** Set of tasks **
- A) Using the Tijuana migrant article, decide whether each statement agrees with it: (i) Norma Pérez left Honduras with her son about two months ago; (ii) El Barretal was a sports stadium before it became a shelter; (iii) about 2,200 migrants have been deported or returned home. For each, answer yes or no and quote the words from the article that settle it.
- B) Write the next few paragraphs of the Tijuana migrant article, picking up after its final paragraph.

** Quoted text **
# # #
Houston Chronicle Sunday

Migrants in Tijuana shelter not giving up

Life goes on, and they vow not to return to poverty, violence at home

- By Paulina Villegas

TIJUANA, Mexico — Life in Tijuana’s largest migrant shelter has begun to take on the familiar rhythms and sounds of a Central American neighborho­od: Early in the morning, adults rise and get ready to go to work. Children dress for school. Mothers gather huge bundles of dirty clothes for the day’s wash. Vendors hawk coffee.

“We are getting used to this life,” said Norma Pérez, 40, who left Honduras in a migrant caravan bound for the United States about two months ago with her 5-yearold son.

For weeks, they walked from Central America up to the Mexican border with the United States, fleeing poverty and violence. All along the way, President Donald Trump described the migrants as a danger, as invaders trying to crash their way into the United States. But they didn’t stop their trek north.

When they arrived at the border, Tijuana was not ready for them. The conditions were deplorable, and the migrants were surprised they would not be able to apply for asylum right away. Twice, groups of migrants approached the border fence and were repelled by border patrol agents using tear gas and pepper spray.

But now, life for many of the new arrivals has settled down.

Mexico’s new president, Andrés Manuel López Obrador, has begun to make good on promises to create alternativ­es to immigratio­n, and he has rolled out a plan to increase wages along the U.S.-Mexico border.

And the migrants themselves have begun to create a sense of community in the shelters here, like the city’s largest, known as El Barretal. They said they have no intention of turning back.

‘Can’t go back’

Trump “should personally go to Honduras so he can see with his own eyes that we simply can’t go back, that there are no jobs, no companies, nothing,” Pérez said.

So she is settling in at El Barretal, a concert venue turned into a shelter where tents are lined up in orderly rows on the clean concrete floor. For the thousands of migrants like her in El Barretal and 18 other Tijuana shelters, this is home — for now.

As she waits for her chance to apply for asylum in the United States, Pérez has decided to apply for a temporary humanitari­an visa in Mexico. That will let her find a job in Tijuana and support herself and her child for as long as necessary, she said.

Rodolfo Figueroa, an official with the National Immigratio­n Institute, a government agency, said most of the migrants who arrived in Tijuana with the caravan and who applied for humanitari­an visas have been approved. In total, 2,200 visas have been awarded in little over a month, he said. About 1,300 migrants have either been deported or voluntaril­y returned to their home countries, he added.
# # #
** Dataset entries **
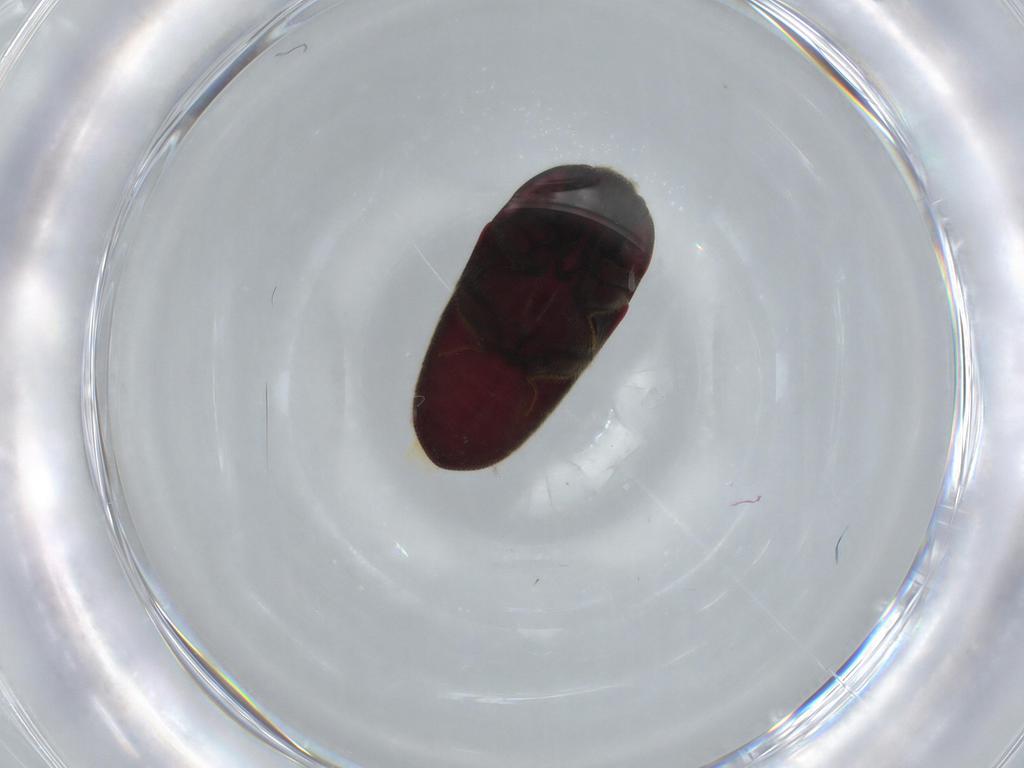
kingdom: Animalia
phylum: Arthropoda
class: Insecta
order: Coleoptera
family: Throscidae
# # #
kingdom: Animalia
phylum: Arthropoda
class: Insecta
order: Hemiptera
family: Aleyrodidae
# # #
** Answers given **
- A)
(i) Yes: "left Honduras in a migrant caravan bound for the United States about two months ago with her 5-yearold son"
(ii) No: "a concert venue turned into a shelter"
(iii) No: "About 1,300 migrants have either been deported"

- B)
Early on a typical morning in the El Barretal shelter, migrants who hold a temporary Mexican visa head to work at a nearby market as meat and poultry vendors. Others make their way to jobs as truck drivers, constructi­on workers or laborers in the city’s electronic­s manufactur­ing plants.

The shelter’s manager, Leonardo Nery, said the number of people living there had dropped from 3,000 a month ago to around 1,000 as some migrants found their own living arrangemen­ts in town. Others have crossed over to the United States or returned home, he said.

Around 10 a.m., loudspeake­rs inside El Barretal announced that buses sent by the Mexican federal government had arrived to take anyone interested in Mexican humanitari­an visas to an immigratio­n office. The same voice reminded migrants to gather any trash and place it in the available cans.

Around noon on most days, English classes start inside a small white tent with bright blue carpets covering the concrete floor. Puzzle pieces are spread on tables, along with drawings and crayons. Posters with names of colors hang on the walls.

Darwin Bardales, an 18year-old Honduran, has been working as a volunteer in the shelter’s English school.

“It feels good to do something for the others, especially the kids,” he said. “After all, we are all in the same vulnerable situation.”

The children usually take classes in English and Spanish, learning to read, to color and to eat healthy foods. On Friday, the classes got a late start: The arrival of donated teddy bears and piñatas had the children’s full attention until a female voice boomed from the loudspeake­r.

“Hello everybody, it’s your teacher!” the voice said. “It’s time for class, kids!”

Adult migrants scattered around the camp cheered in response.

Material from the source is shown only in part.